1.1 GENI Event Type Prioritization
GMOC normally classifies a scheduled maintenance as Normal
priority that is Usually a routine installation/provisioning or reporter initiated maintenance. There may be priority exceptions when a scheduled maintenance impacts high priority resources like AL2S or services like the SCS. In those cases the priority should selection should consider the event type and the impact on the GENI Environment. Following is the Event Type prioritization that can be referenced to increase priority for a maintenance:
Priority | # | Event type | Dispatch | Procedure |
Critical | 1 | Emergency Stop and LLR | GMOC | GMOC Emergency Stop and LLR procedures exist |
Critical | 2 | Security Event [*] | GMOC | <<Insert OPS procedure link>> |
Critical | 3 | GENI Clearinghouse/Portal Event | GMOC | <<Insert OPS procedure link>> |
Critical | 4 | Stitching Computation Service | GMOC | GMOC I2 SCS Procedure exists |
Critical | 5 | AL2S Aggregate Event | GMOC | GMOC OESS Procedures exist |
Critical | 6 | GENI Stitching Event | GMOC | OPS-003-B: Network Stitching Experiment Debugging Procedure? |
High | 7 | WiMAX Multicast VLANs Events | GMOC | <<Insert OPS procedure link>> |
High | 8 | Regional (AM+Switches+links) | Rack or Site Group | <<Insert OPS procedures links>> |
High | 9 | Site Events reported by site contact | GMOC | <<Insert OPS procedures links>> |
High | 10 | Site Events(AM+Switches+links reported by experimenters or tools) [] | Rack or Site Group | <<Insert OPS procedures links>> |
High | 11 | Experimenter Tools Events(Portal, jacks, omni..) | Tools Contacts | |
High | 12 | Monitoring Infrastructure Events | UKY Monitoring team | <<Insert GENI Monitoring procedures |
[*] Security Events start as Critical and may be re-prioritized upon investigation.
[] SomeSite Events
may affect multiple sites (ExoSM) or non-GENI functions (CloudLab, Emulab, Apt). These events require no special GMOC action and should be assigned to the team that owns the resources.
1.2 Create Ticket
The GMOC ticketing system is used to capture maintenance information. The ticket creation operation results in an email notification to the original requester and to the GENI experimenter list geni-users@googlegroups.com. GMOC will follow up to verify completion of the maintenance task. Subsequent updates and interactions between GMOC and reporter will also generate notifications to the issue reporter. GMOC may postpone a ticket if the scheduled maintenance does not take place or if it cannot be completed in the time allocated.

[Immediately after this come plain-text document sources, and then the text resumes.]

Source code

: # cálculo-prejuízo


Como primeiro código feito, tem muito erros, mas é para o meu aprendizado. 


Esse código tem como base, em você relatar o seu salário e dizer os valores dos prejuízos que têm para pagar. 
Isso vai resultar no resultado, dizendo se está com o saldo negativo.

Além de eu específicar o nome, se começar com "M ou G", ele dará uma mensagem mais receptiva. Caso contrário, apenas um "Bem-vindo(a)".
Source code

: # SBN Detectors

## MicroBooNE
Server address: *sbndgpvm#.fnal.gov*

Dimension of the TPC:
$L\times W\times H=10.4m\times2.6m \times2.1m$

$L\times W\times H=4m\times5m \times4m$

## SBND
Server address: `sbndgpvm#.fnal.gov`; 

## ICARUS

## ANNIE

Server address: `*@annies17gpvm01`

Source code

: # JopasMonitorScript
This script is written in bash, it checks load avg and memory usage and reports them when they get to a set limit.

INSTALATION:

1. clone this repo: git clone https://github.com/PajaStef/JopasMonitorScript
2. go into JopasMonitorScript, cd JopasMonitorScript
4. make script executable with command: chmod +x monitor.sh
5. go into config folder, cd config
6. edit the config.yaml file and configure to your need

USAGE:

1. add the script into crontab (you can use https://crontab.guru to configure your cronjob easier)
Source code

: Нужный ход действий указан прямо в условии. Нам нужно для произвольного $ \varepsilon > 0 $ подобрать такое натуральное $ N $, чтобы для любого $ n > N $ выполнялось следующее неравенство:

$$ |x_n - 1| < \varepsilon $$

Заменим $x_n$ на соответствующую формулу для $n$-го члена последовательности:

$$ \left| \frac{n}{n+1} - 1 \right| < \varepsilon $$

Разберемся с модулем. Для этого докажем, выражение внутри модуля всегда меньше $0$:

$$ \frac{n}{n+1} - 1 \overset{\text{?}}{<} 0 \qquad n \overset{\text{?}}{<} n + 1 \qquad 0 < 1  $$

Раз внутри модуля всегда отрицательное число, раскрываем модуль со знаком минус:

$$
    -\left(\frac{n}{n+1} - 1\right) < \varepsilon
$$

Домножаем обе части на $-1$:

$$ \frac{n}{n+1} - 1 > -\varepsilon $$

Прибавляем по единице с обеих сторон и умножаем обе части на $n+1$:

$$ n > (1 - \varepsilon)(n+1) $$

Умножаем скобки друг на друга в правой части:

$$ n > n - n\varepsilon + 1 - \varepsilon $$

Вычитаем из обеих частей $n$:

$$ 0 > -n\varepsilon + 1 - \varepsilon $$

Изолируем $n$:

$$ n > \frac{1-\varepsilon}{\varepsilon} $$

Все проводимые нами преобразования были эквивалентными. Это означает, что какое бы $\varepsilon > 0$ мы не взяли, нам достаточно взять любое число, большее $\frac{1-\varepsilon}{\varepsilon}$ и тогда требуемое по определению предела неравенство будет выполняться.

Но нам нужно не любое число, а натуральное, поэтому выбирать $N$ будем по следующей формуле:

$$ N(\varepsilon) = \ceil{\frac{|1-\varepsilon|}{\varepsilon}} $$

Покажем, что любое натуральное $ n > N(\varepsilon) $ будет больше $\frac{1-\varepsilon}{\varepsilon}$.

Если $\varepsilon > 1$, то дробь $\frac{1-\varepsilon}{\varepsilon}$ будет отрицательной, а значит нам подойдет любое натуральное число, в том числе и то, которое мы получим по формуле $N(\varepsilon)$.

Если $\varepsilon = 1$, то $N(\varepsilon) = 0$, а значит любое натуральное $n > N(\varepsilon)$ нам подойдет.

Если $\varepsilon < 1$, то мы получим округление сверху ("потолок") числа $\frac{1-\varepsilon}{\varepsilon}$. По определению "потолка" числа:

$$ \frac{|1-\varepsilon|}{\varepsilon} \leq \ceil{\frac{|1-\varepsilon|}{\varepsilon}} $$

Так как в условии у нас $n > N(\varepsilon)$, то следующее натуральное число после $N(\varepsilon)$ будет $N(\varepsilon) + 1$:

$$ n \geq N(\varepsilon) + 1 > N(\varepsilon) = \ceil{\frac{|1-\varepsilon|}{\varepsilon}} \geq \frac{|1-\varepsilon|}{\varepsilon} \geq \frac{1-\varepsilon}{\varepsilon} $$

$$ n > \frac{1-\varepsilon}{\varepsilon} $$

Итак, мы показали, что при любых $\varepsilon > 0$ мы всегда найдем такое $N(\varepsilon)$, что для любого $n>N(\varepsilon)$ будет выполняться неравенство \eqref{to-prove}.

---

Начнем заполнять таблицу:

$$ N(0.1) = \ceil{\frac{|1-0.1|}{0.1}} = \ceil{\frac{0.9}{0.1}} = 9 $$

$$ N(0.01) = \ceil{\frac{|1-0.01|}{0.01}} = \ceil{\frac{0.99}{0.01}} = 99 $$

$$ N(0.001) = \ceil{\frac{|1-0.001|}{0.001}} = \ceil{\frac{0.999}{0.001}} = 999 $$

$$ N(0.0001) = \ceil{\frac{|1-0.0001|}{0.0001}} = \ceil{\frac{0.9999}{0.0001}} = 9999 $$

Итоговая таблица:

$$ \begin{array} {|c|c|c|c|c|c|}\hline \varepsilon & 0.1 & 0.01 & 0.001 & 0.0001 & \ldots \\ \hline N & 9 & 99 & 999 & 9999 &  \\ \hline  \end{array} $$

2. Investigate and Identify Response
GENI Operation only tracks GENI scheduled maintenance and verifies that maintenace completion has taken place.
2.1 Investigate the Problem
None
2.2 Identify Potential Response
None
3. GMOC Response
Scheduled Maintenance ticket is usually dispatched to the organization responsible for the resource and usually requesting the maintenance. The GMOC verifies that the maintenance is completed and closes the ticket when the scheduled maintenance is done. If a scheduled maintenance cannot be completed in the scheduled time, the GMOC updates the ticket to capture the new scheduled time.
3.1 Implement Response
The GMOC executes the steps outlined and verifies the completion of the scheduled event. The maintenance may take few iteration and GMOC may may have to post-pone ticket.
3.2 Procedure Updates
When instructions in a procedure are found to miss symptoms, required actions, or potential impact, then action must be taken by the GMOC to provide feedback to enhance the procedure for future use.
4. Resolution
For scheduled event, the GMOC coordinate with the person that originally scheduled the event to make sure that it was completed successfully. There is also a potential for scheduled event tickets being postponed, and remaining open until the next scheduled time.
4.1 Document Resolution and Close Ticket
GMOC captures maintenance completion in the ticket and closes the ticket. If the maintenance does not fully address its goals or introduces a new problem, a new ticket may be created to track the remaining issue.